Casos como este, en los que menores de edad pueden ser gravemente sancionados e incluso incurrir en delitos por usar las redes sociales para abusar, insultar, engañar o acosar sexualmente a sus compañeros, reafirma la gran responsabilidad que tienen diferentes sectores del Gobierno de fomentar estrategias y programas dirigidos a instituciones educativas, alumnos y padres de familia, para que comprendan el alcance de sus acciones en el mundo virtual y los riesgos a los que se enfrentan al acceder a Internet.

El Ministerio TIC, mediante su programa En TIC Confío (www.enticconfio.gov.co), ha sido pionero en esta fundamental labor de educar a la comunidad sobre el uso responsable de Internet. A través de esta iniciativa, hemos promovido el uso seguro de las TIC para prevenir sus riesgos asociados, como el grooming, el sexting, el ciberacoso, la ciberdependencia y el material de abuso sexual infantil. Este programa, que ha sido reconocido como pionero, lleva a cabo campañas masivas para explicar estos riesgos, sin dejar de lado el mensaje de que Internet es una herramienta poderosa, con inmensas oportunidades para mejorar nuestra calidad de vida.

Desde su inicio en 2011 hasta hoy, En TIC Confío ha llegado a más de 12 millones de personas, tanto de manera virtual como presencial, por medio de cátedras en colegios y otras instituciones. Entre los principios que promovemos con la iniciativa están: no hagas en el mundo virtual lo que no harías en el real (como enviar imágenes intimas a extraños); piensa antes de compartir (para no lastimar a otros con tus acciones); busca apoyo de personas de confianza si eres víctima, y denuncia ante las autoridades todos los delitos en línea.

En las charlas de En TIC Confío que dictamos en los colegios de todas las regiones del país solemos dar un ejemplo para ilustrar que es nuestro deber acompañar a nuestros niños y jóvenes en el uso responsable de las TIC: así como no dejaríamos que los niños crucen la calle sin supervisión o ayuda de un adulto, no debemos permitir que usen Internet sin nuestra guía.

El mundo virtual tiene grandes ventajas, pero los riesgos que se derivan de su uso irresponsable son inmensos.
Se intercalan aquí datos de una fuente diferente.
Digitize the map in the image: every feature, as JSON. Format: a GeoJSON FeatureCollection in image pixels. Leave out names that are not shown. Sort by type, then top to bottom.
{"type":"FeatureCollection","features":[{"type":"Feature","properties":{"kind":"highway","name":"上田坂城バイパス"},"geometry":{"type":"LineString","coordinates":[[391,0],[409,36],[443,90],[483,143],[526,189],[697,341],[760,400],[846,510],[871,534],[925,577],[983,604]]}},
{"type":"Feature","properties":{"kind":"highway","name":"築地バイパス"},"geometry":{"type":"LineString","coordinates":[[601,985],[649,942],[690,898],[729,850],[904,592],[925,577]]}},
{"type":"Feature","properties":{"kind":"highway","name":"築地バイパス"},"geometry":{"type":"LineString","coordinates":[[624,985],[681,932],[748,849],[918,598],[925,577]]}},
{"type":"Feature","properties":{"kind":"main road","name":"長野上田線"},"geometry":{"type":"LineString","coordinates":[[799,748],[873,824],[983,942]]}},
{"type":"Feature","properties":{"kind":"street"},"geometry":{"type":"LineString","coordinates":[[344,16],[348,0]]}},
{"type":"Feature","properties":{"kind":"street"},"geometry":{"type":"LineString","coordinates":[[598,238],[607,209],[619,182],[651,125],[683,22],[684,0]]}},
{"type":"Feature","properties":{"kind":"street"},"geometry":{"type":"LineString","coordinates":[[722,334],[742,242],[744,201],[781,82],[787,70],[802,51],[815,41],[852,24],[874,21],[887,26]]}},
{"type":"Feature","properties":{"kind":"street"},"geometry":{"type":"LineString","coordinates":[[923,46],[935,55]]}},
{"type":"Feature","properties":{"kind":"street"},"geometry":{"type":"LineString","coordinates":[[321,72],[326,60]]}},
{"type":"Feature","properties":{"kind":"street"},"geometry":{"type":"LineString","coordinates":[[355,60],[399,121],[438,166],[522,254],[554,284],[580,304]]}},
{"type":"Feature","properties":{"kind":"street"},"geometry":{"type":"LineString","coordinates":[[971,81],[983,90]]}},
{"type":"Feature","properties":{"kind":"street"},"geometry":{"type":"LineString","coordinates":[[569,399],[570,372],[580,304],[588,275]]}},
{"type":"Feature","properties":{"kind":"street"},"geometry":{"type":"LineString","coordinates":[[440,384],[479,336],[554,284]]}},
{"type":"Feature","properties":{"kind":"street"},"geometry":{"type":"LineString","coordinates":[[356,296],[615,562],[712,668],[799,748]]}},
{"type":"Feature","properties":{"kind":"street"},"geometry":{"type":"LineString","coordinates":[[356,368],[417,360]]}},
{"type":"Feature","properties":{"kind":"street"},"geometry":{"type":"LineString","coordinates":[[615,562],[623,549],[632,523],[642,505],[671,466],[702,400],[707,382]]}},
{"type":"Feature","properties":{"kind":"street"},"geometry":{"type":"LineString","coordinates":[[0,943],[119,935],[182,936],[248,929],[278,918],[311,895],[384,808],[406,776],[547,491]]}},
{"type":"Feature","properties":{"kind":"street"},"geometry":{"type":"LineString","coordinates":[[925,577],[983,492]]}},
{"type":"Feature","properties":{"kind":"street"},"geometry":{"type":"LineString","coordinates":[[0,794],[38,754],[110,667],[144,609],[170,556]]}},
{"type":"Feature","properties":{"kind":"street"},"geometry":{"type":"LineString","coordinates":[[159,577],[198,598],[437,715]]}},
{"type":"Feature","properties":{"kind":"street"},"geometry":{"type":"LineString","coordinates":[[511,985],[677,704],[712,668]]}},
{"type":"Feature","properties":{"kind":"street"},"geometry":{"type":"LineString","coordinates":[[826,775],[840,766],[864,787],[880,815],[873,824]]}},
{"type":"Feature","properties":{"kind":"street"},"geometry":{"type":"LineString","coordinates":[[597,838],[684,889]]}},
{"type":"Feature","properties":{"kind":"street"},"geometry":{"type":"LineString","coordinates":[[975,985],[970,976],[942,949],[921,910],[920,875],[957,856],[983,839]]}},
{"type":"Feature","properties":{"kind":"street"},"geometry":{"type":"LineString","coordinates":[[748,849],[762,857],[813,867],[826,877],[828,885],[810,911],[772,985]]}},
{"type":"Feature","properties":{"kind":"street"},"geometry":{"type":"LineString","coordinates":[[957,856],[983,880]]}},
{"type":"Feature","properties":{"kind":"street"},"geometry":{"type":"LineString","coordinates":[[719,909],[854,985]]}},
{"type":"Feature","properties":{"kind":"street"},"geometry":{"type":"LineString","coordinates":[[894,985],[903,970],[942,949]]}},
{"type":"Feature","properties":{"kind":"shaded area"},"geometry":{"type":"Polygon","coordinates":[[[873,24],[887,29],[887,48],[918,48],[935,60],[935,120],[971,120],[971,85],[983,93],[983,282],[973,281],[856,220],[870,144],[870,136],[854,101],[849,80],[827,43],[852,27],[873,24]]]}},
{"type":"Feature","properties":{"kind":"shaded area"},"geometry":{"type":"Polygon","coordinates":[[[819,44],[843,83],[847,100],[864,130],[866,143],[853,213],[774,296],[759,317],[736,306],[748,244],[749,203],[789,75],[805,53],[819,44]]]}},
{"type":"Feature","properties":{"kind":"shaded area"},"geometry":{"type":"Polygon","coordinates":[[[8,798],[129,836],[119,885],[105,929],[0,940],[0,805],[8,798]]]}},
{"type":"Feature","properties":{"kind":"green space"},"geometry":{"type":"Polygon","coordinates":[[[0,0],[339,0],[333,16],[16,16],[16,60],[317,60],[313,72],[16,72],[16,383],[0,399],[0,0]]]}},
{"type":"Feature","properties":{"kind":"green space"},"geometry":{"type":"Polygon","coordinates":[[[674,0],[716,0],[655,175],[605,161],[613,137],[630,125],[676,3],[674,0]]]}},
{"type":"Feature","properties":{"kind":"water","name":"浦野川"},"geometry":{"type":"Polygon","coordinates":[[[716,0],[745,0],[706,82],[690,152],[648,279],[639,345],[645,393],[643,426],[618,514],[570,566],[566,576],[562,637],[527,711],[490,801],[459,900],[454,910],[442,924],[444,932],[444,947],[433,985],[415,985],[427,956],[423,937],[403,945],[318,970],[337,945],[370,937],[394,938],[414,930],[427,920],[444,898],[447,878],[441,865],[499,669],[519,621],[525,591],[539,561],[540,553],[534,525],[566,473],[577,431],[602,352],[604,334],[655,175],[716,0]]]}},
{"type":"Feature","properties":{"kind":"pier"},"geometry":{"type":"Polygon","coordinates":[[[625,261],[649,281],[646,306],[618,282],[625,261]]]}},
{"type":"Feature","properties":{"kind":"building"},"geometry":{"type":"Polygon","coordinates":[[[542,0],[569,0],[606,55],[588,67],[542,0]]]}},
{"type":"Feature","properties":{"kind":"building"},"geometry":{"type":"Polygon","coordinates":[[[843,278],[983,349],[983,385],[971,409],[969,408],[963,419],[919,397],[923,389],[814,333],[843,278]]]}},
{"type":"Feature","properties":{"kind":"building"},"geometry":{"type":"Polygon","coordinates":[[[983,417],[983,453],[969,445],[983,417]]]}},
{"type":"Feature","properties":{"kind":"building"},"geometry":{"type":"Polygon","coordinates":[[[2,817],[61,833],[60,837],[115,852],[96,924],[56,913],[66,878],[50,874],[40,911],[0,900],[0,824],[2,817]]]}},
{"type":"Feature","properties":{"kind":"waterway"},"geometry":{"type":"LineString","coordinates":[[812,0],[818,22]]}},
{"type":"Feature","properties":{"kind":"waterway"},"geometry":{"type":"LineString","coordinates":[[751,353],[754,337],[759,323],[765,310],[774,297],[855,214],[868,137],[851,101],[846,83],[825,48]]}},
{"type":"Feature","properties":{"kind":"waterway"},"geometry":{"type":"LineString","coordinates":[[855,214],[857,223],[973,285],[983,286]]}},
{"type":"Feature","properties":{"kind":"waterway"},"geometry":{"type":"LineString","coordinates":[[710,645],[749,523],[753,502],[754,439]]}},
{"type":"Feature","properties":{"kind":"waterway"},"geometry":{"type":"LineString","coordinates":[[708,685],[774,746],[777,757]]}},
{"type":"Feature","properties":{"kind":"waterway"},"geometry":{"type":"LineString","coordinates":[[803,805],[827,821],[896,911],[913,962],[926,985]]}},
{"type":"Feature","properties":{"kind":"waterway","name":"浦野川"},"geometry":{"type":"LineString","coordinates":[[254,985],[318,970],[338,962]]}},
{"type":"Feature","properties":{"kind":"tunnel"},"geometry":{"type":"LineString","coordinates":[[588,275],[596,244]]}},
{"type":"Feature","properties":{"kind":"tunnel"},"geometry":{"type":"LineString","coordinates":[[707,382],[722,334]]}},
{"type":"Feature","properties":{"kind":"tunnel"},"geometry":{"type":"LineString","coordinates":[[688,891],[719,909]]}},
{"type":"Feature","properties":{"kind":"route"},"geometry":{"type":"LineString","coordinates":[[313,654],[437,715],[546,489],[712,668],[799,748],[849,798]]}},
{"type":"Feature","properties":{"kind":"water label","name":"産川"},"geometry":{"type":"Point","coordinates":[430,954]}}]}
El actuar indebido en las redes sociales (como Whatsapp, Snapchat o Facebook) puede conllevar a sanciones de tipo penal. De hecho, la sentencia de la Corte Constitucional ilustra muy bien este punto: el menor que difundía imágenes íntimas de sus compañeras seguramente no sabía que, mediante su conducta, podría estar incurriendo en el delito de Pornografía Infantil. En su defensa, su acudiente, alegaba que esta es una práctica común, sin imaginarse que su hijo ahora posiblemente tendrá que enfrentar una investigación penal.

Estamos convencidos de que casos como este se pueden prevenir. La línea divisoria entre el mundo digital y el mundo físico es cada vez más tenue y nuestra infancia está cada vez más expuesta. Por esto, el Gobierno, las instituciones educativas y los padres de familia, debemos hacer de este asunto una prioridad y acompañar a los niños y jóvenes en el mundo virtual. Así podremos responder contundentemente a los retos que puedan surgir en un mundo en constante evolución como en el que vivimos.